Because of its rich cultural heritage, Krk is even called the cradle of Croatian culture; in the early 20th century, it was also called the sixth continent. No matter how you decide to travel to the island of Krk, by car across the bridge, by boat or ferry (ferry Valbiska and Baska) or plane (Rijeka airport near Omisalj), rest assured that you will very quickly discover that this beautiful island is characterized by a unique diversity – a perfect blend of present and past shrouded in natural beauties that are simply breathtaking.
Villages and settlements on Krk are well connected between each other. Getting around the island is simple, especially during the summer months because the number of bus departures increases significantly.
The cuisine of the island has a variety of homemade Mediterranean dishes prepared according to traditional local recipes. daily fresh fish, which, in combination with local olive oil, fresh vegetables and homemade wine provides a unique gastronomic experience, and with olive oil and vinegar, in the preparation of island dishes predominate various aromatic spices and additives that can be found on the island, such as bay leaf, rosemary, garlic, onion, parsley, tomatoes, fresh olives …
Krk is an island with a rich historical heritage. There are many interesting sites to discover and explore in one of Croatia’s most unique islands.

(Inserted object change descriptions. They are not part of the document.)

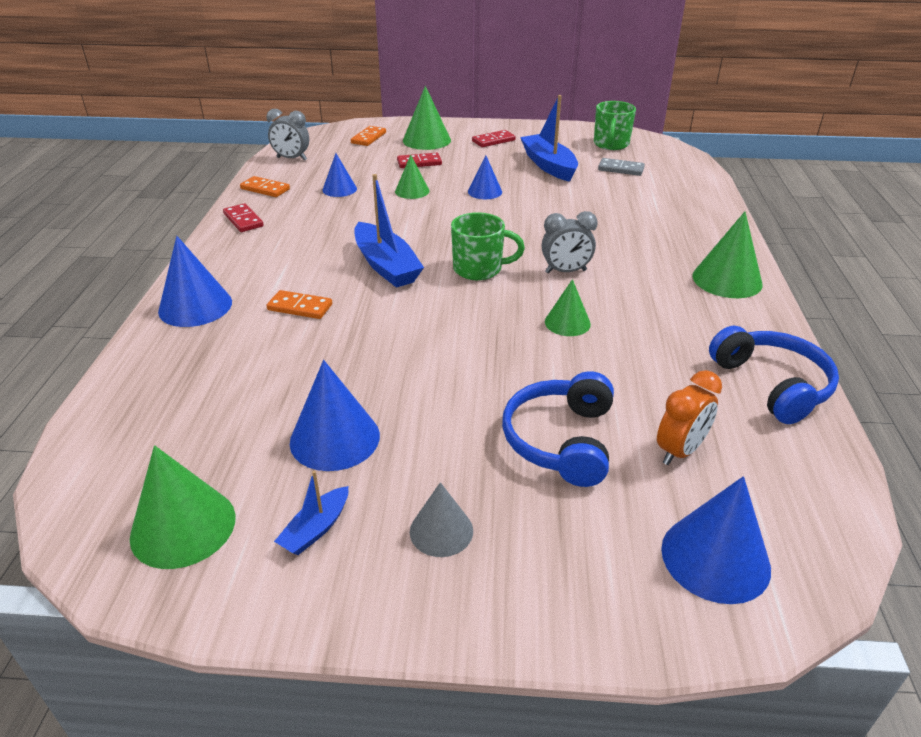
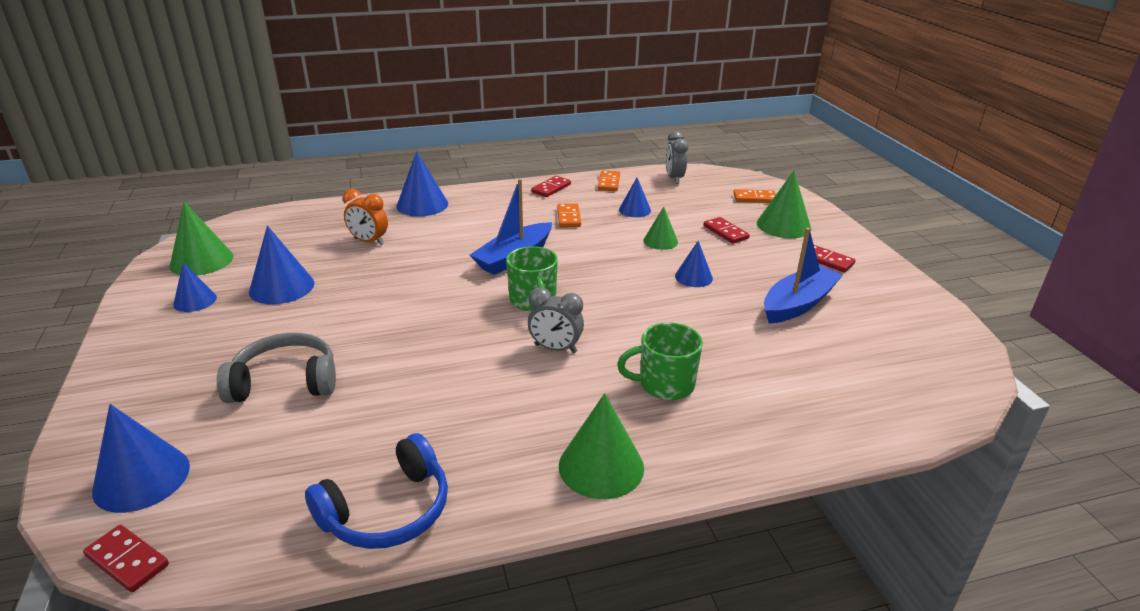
camera: 70 degrees right, 5 degrees down
orange domino [267,290,332,319] -> orange domino moved to [557,203,581,227]
blue boat [274,471,348,555] -> blue cone [173,263,217,312]
grey cone [410,482,473,557] -> none
blue headphones [502,371,614,487] -> grey headphones [217,333,336,403]
grey clock [542,211,598,273] -> grey clock turned 45 degrees counterclockwise [528,287,584,353]
green cone [545,279,591,336] -> none
green mug [594,101,636,150] -> green mug moved to [617,322,703,400]
grey domino [598,158,645,176] -> none
orange clock [657,370,722,465] -> orange clock moved to [343,189,388,245]
none -> red domino [83,525,169,593]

The village of Jurandvor, just north of Baška, is where the Church of St Lucy is situated. St Lucy is more than a village church, it is the site of an important cultural discovery in Croatia, the 11th-century Baška Tablet. Baška Tablet is the oldest Croatian monument written in Glagolitic alphabet that contains the earliest mention of “Croatia” and “Croatian” in the Croatian language. The tablet is situated in the Academy of Science and Art in Zagreb, but there is a replica of it inside the church.
Glagolitic alphabet is an early Slavic script and in order to promote it, there is the Baška Glagolitic alphabet trail of 34 sculptures representing letters of the alphabet starting at the heights of Baška and going down to Stara Riva.
The Cathedral and the Church of St. Quirinus are typical landmarks of Krk town. Cathedral is a basilica of Romanesque design and the Church was a place of worship for early Christians later converted into a church.
Kamplin Square is bordered by the Cathedral on one side and Frankopan Castle on the other. The castle was built by the Croatian noble family Frankopan and the tower of it was used as a courthouse.
The Vitezić family library located in Vrbnik since 1898 contains important Glagolitic missals, books and breviaries. One of the most valuable books is Kohler’s atlas whose second copy is kept in Cambridge.
The island of Krk can pride itself with a rich gastronomy heritage. There are lots of recognisable dishes from the island of Krk, such as Meat dish with vegetable side dish, Lamb goulash, Presnac (sweet dish) but the most famous and iconic dish of all are „Šurlice.“
Looking almost Runic in its peculiarity, Glagolitic is an early Slavic script devised by the same ecclesiastical scholars, the brothers Cyril and Methodius responsible for the Cyrillic alphabet. It took root on Krk in the early Middle Ages and it’s here, in Baška, that the oldest document can be found that refers to ‘Croatia’ in the local vernacular.
City of Krk, with its two thousand years old walls (the third largest walls in Croatia), Frankopan castle from 13th century, old City Hall from 16th century and Krk Cathedral whose tower dominates the city.